Has anyone who sailed the icw would have information on what mast height is too high for the bridges?

Lia
s/v Libo3
Barnegat Bay, NJ


----------



## GordMay (Dec 19, 2002)

See:
http://www.inter-yacht.com/CC/icwrestr.htm
and:
http://www.islandhopping.com/bridges.html


----------



## camaraderie (May 22, 2002)

Thanks for the good links Gord. The thing that jumped out at me was that the 65''controlling height for the fixed bridges along the waterway is apparently nnot honored in Cocoa Beach with a 63 ft. height. While the Julia Tuttle low height is well known, I was unaware of the Cocoa problem...Does anyone know if this is true...and if so, what are tide heights there. Heading south soon with a 63 ft mast & don''t wanna lose my rig! Best...GB


----------



## jack_patricia (May 20, 2001)

Lia, you might want to narrow your definition of ICW a bit. If you''re thinking of the East Coast, 65'' seems to be the limit. The Okeechobee is 50'' and parts of the Gulf Coast ICW is 55'' (with a few exceptions in/around Pensacola that take it lower).

Jack


----------



## TSOJOURNER (Dec 16, 1999)

Cocoa beach isn''t on the ICW, the closest you can get is taking the barge canal over to the port at Cape Canaveral.

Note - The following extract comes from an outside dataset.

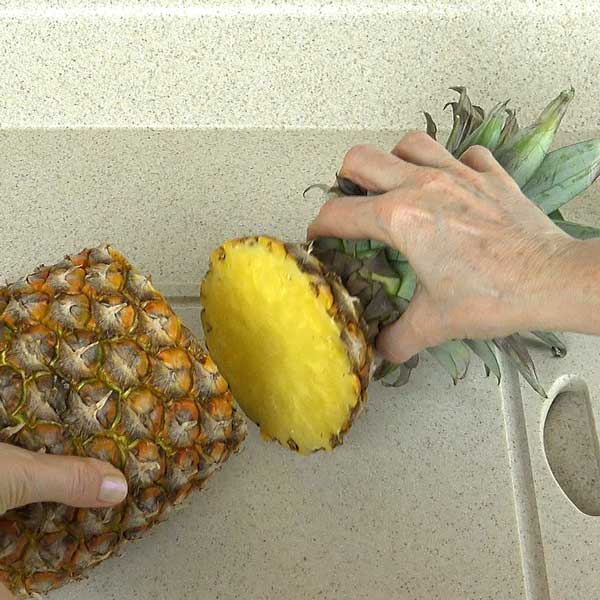
Where is `handle/hole in countertop`? Image resolution: width=600 pixels, height=600 pixels. handle/hole in countertop is located at coordinates (568, 471).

The bridge at 528 is something like 36 feet, and a few miles south of that is 520, which is even lower at something around 25 feet. If you come up from the south, and you have a short mast, you can make it under Pinedas causeway bridge at something like 43 feet.

The Banana River (body of water you need to go through to get to CB) is extremely shallow, there are channels, but the depth prohibits sailboats with any substantial draft. 

I''ve plied those waters constanty in my youth in a daysailor. There''s a reason it''s not considered a sailing haven. Even with a daysailor I was constantly pulling up the centerboard, as the bulk of the river is a foot or two deep.


----------



## gershel (Feb 4, 2001)

I think Lia meant Cocoa , not Cocoa Beach. I''ve noticed that many people make the same mistake.
I think all fixed ICW bridges are 65''except the one in Fla.
Marc


----------



## TSOJOURNER (Dec 16, 1999)

You''re probably right. Having grown up in Cocoa Beach it becomes a pretty automatic reation to say "Cocoa BEACH" when someone says something like "I hear you''re from Cocoa," but I''m not used to people mistaking Cocoa for Cocoa Beach.

Regardless, my charts have both bridges between Merritt Island and Cocoa (528 and 520) both being at 65 feet.


----------